Data to use |
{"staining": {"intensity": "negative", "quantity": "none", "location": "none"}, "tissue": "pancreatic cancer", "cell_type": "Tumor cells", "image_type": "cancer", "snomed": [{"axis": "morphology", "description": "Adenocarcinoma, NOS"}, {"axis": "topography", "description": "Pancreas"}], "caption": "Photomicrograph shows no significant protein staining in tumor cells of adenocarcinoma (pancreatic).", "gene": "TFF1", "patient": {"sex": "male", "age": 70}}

* * *

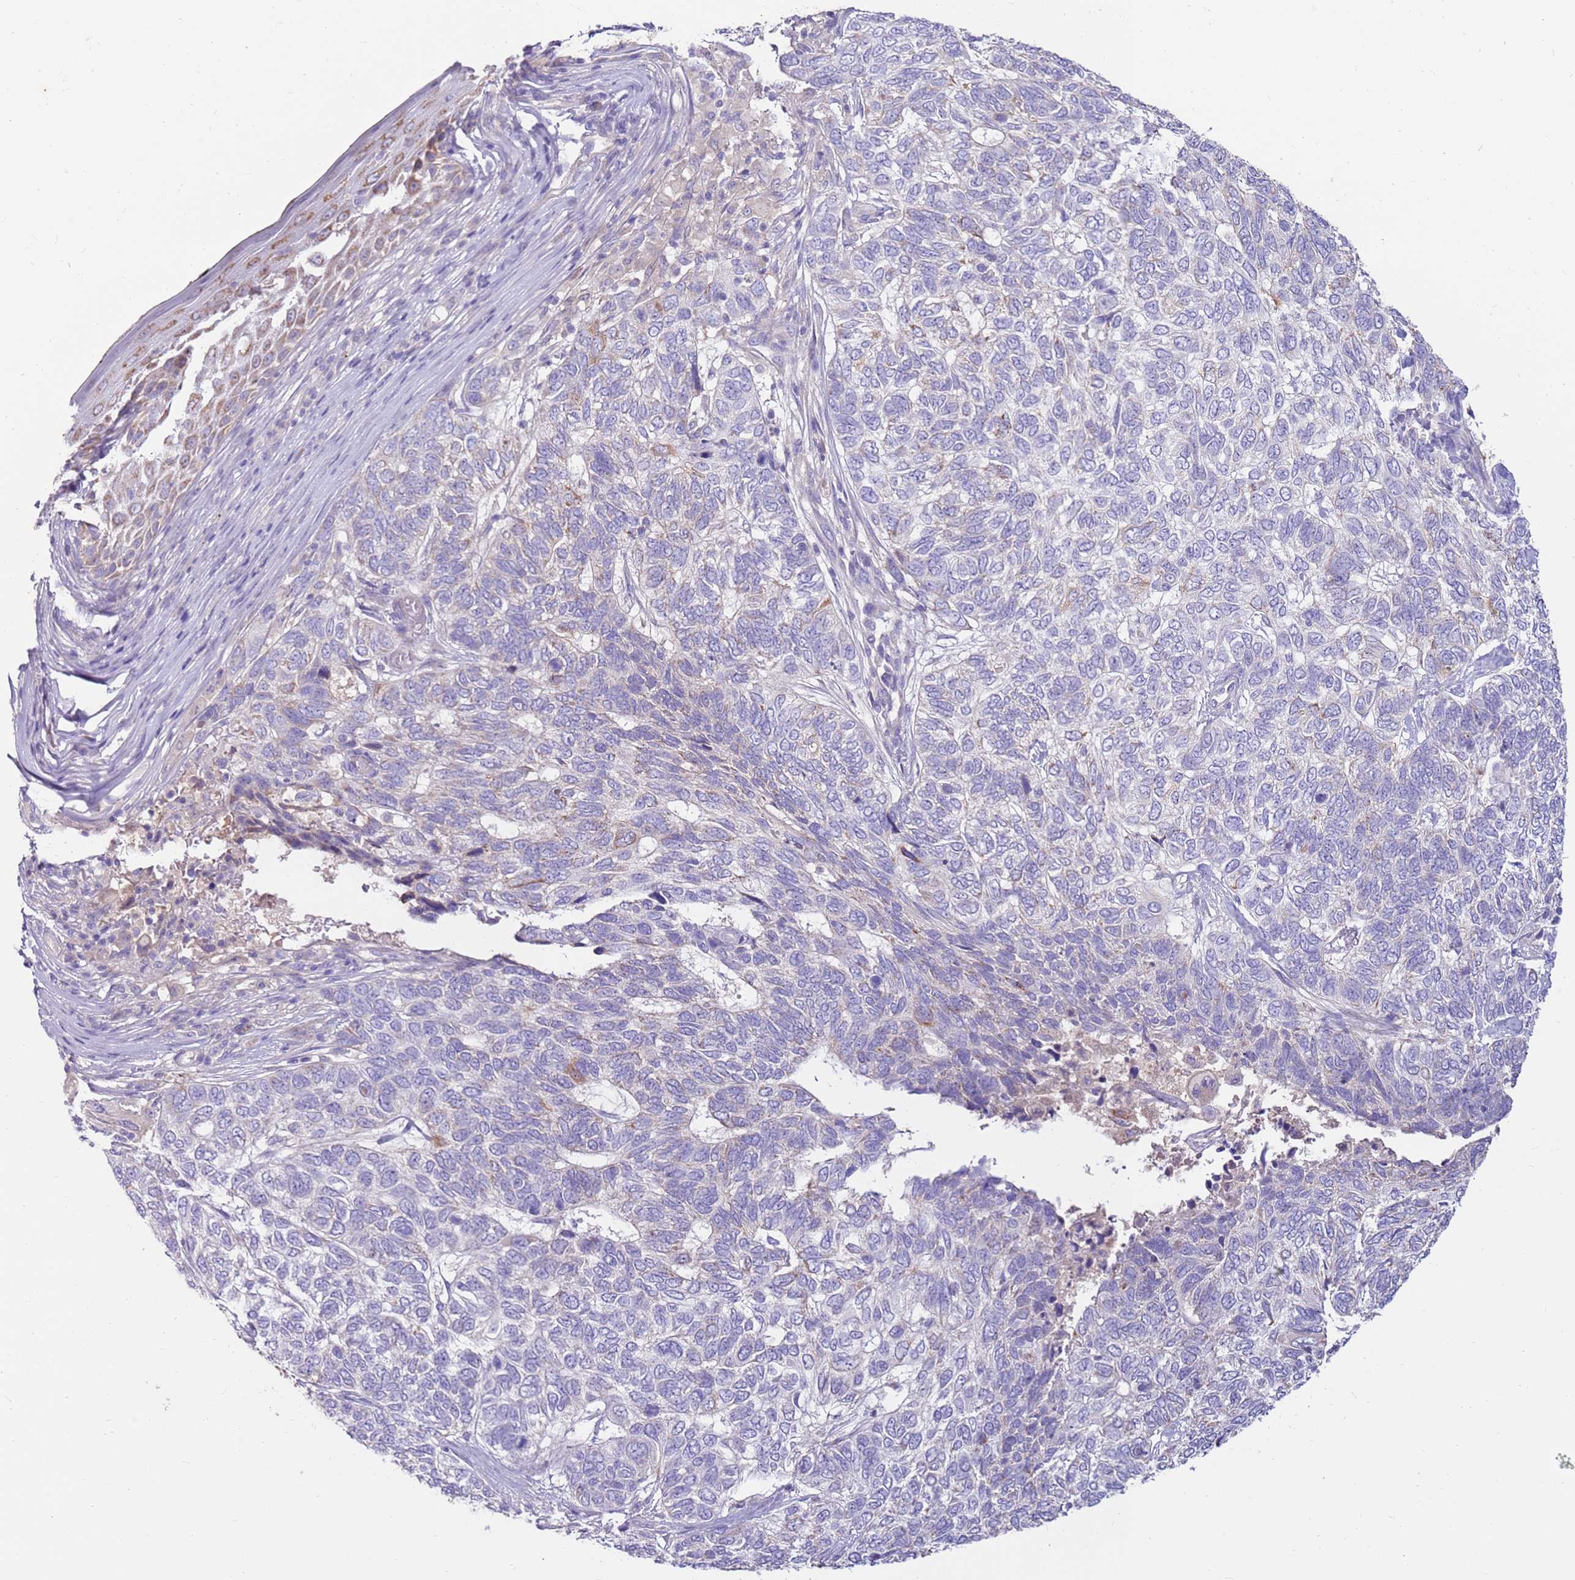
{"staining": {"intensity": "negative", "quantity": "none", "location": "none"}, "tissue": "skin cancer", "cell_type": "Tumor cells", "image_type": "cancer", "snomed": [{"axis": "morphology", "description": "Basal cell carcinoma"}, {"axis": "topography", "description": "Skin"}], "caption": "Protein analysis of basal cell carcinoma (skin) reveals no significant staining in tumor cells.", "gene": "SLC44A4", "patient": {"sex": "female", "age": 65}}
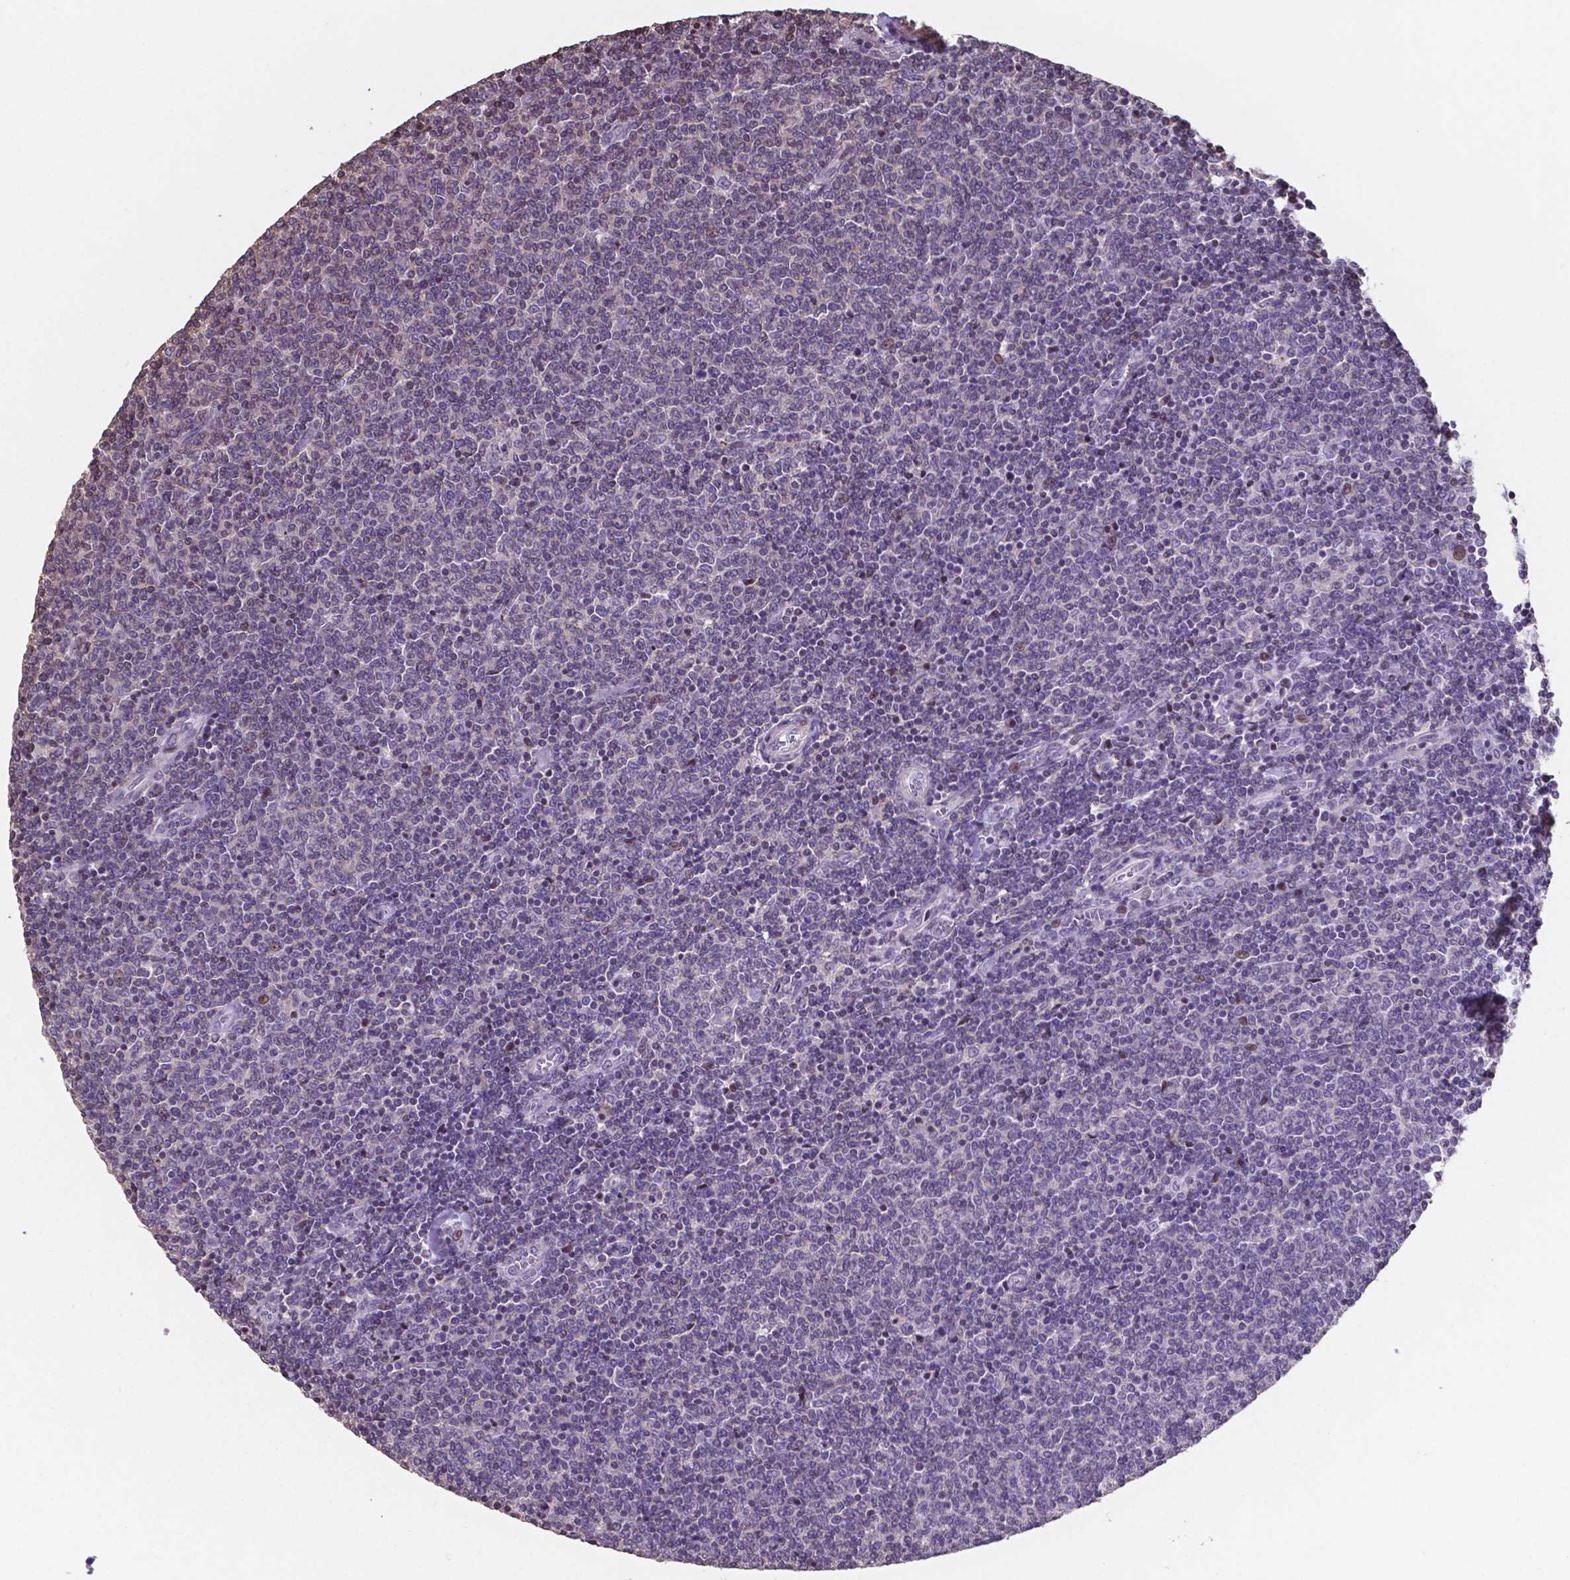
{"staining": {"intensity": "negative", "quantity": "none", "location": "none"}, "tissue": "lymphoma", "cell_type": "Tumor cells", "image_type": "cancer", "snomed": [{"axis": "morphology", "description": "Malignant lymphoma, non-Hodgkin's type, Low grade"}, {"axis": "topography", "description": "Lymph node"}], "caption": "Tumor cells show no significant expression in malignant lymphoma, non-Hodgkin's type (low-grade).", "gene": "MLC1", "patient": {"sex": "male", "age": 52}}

* * *

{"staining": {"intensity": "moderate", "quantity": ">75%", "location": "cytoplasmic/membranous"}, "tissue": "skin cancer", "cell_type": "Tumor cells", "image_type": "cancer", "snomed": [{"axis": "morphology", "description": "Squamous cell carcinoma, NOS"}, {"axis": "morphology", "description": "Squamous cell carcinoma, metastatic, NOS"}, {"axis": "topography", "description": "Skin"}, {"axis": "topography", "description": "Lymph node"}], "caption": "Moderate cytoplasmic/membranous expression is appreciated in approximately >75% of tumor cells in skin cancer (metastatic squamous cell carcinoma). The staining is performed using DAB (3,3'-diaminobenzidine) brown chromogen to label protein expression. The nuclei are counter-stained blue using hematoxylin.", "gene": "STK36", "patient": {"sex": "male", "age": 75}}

About this exercise |
Between and including the line above that contains "analysis of basal" and the line that contains "non-Hodgkin's type, Low", restate every line word for word. Pictures stay out.

Task solution |
{"staining": {"intensity": "negative", "quantity": "none", "location": "none"}, "tissue": "skin cancer", "cell_type": "Tumor cells", "image_type": "cancer", "snomed": [{"axis": "morphology", "description": "Basal cell carcinoma"}, {"axis": "topography", "description": "Skin"}], "caption": "Protein analysis of basal cell carcinoma (skin) reveals no significant staining in tumor cells.", "gene": "SLC44A4", "patient": {"sex": "female", "age": 65}}
{"staining": {"intensity": "negative", "quantity": "none", "location": "none"}, "tissue": "lymphoma", "cell_type": "Tumor cells", "image_type": "cancer", "snomed": [{"axis": "morphology", "description": "Malignant lymphoma, non-Hodgkin's type, Low grade"}, {"axis": "topography", "description": "Lymph node"}], "caption": "Tumor cells show no significant expression in malignant lymphoma, non-Hodgkin's type (low-grade).", "gene": "MLC1", "patient": {"sex": "male", "age": 52}}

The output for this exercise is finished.